● Prompt: Print out the whole listing below exactly as it is written.

● Data extract:

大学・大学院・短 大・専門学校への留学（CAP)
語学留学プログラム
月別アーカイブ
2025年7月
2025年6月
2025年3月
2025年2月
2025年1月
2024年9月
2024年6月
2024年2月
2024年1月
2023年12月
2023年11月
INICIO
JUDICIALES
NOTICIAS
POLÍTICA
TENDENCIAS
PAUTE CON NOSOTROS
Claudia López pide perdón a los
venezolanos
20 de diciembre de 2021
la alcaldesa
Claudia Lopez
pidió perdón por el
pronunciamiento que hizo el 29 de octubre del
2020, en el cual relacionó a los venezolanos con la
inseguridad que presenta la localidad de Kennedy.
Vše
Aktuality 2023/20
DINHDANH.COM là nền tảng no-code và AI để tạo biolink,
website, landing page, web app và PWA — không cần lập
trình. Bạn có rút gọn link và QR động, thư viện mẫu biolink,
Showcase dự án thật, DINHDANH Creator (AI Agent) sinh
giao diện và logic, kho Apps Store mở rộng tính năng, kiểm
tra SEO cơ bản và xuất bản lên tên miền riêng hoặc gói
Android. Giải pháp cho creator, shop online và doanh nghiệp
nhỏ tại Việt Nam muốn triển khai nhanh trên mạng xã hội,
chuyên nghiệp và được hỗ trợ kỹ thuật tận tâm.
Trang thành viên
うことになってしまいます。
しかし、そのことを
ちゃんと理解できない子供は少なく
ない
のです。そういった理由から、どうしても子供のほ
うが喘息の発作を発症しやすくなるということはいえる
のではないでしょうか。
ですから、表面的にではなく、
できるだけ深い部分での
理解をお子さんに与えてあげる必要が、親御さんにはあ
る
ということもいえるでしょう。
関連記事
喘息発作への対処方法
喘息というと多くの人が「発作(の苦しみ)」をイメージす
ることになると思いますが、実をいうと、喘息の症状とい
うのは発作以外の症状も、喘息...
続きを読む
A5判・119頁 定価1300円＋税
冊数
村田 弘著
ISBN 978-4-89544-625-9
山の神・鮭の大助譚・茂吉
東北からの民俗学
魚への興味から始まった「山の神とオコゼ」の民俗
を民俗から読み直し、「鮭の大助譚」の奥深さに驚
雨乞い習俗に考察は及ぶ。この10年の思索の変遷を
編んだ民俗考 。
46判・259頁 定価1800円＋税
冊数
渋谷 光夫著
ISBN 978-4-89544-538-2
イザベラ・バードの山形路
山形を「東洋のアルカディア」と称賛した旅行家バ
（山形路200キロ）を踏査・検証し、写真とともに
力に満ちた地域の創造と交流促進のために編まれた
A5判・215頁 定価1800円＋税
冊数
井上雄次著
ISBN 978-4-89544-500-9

● Written reply:
大学・大学院・短 大・専門学校への留学（CAP)
語学留学プログラム
月別アーカイブ
2025年7月
2025年6月
2025年3月
2025年2月
2025年1月
2024年9月
2024年6月
2024年2月
2024年1月
2023年12月
2023年11月
INICIO
JUDICIALES
NOTICIAS
POLÍTICA
TENDENCIAS
PAUTE CON NOSOTROS
Claudia López pide perdón a los
venezolanos
20 de diciembre de 2021
la alcaldesa
Claudia Lopez
pidió perdón por el
pronunciamiento que hizo el 29 de octubre del
2020, en el cual relacionó a los venezolanos con la
inseguridad que presenta la localidad de Kennedy.
Vše
Aktuality 2023/20
DINHDANH.COM là nền tảng no-code và AI để tạo biolink,
website, landing page, web app và PWA — không cần lập
trình. Bạn có rút gọn link và QR động, thư viện mẫu biolink,
Showcase dự án thật, DINHDANH Creator (AI Agent) sinh
giao diện và logic, kho Apps Store mở rộng tính năng, kiểm
tra SEO cơ bản và xuất bản lên tên miền riêng hoặc gói
Android. Giải pháp cho creator, shop online và doanh nghiệp
nhỏ tại Việt Nam muốn triển khai nhanh trên mạng xã hội,
chuyên nghiệp và được hỗ trợ kỹ thuật tận tâm.
Trang thành viên
うことになってしまいます。
しかし、そのことを
ちゃんと理解できない子供は少なく
ない
のです。そういった理由から、どうしても子供のほ
うが喘息の発作を発症しやすくなるということはいえる
のではないでしょうか。
ですから、表面的にではなく、
できるだけ深い部分での
理解をお子さんに与えてあげる必要が、親御さんにはあ
る
ということもいえるでしょう。
関連記事
喘息発作への対処方法
喘息というと多くの人が「発作(の苦しみ)」をイメージす
ることになると思いますが、実をいうと、喘息の症状とい
うのは発作以外の症状も、喘息...
続きを読む
A5判・119頁 定価1300円＋税
冊数
村田 弘著
ISBN 978-4-89544-625-9
山の神・鮭の大助譚・茂吉
東北からの民俗学
魚への興味から始まった「山の神とオコゼ」の民俗
を民俗から読み直し、「鮭の大助譚」の奥深さに驚
雨乞い習俗に考察は及ぶ。この10年の思索の変遷を
編んだ民俗考 。
46判・259頁 定価1800円＋税
冊数
渋谷 光夫著
ISBN 978-4-89544-538-2
イザベラ・バードの山形路
山形を「東洋のアルカディア」と称賛した旅行家バ
（山形路200キロ）を踏査・検証し、写真とともに
力に満ちた地域の創造と交流促進のために編まれた
A5判・215頁 定価1800円＋税
冊数
井上雄次著
ISBN 978-4-89544-500-9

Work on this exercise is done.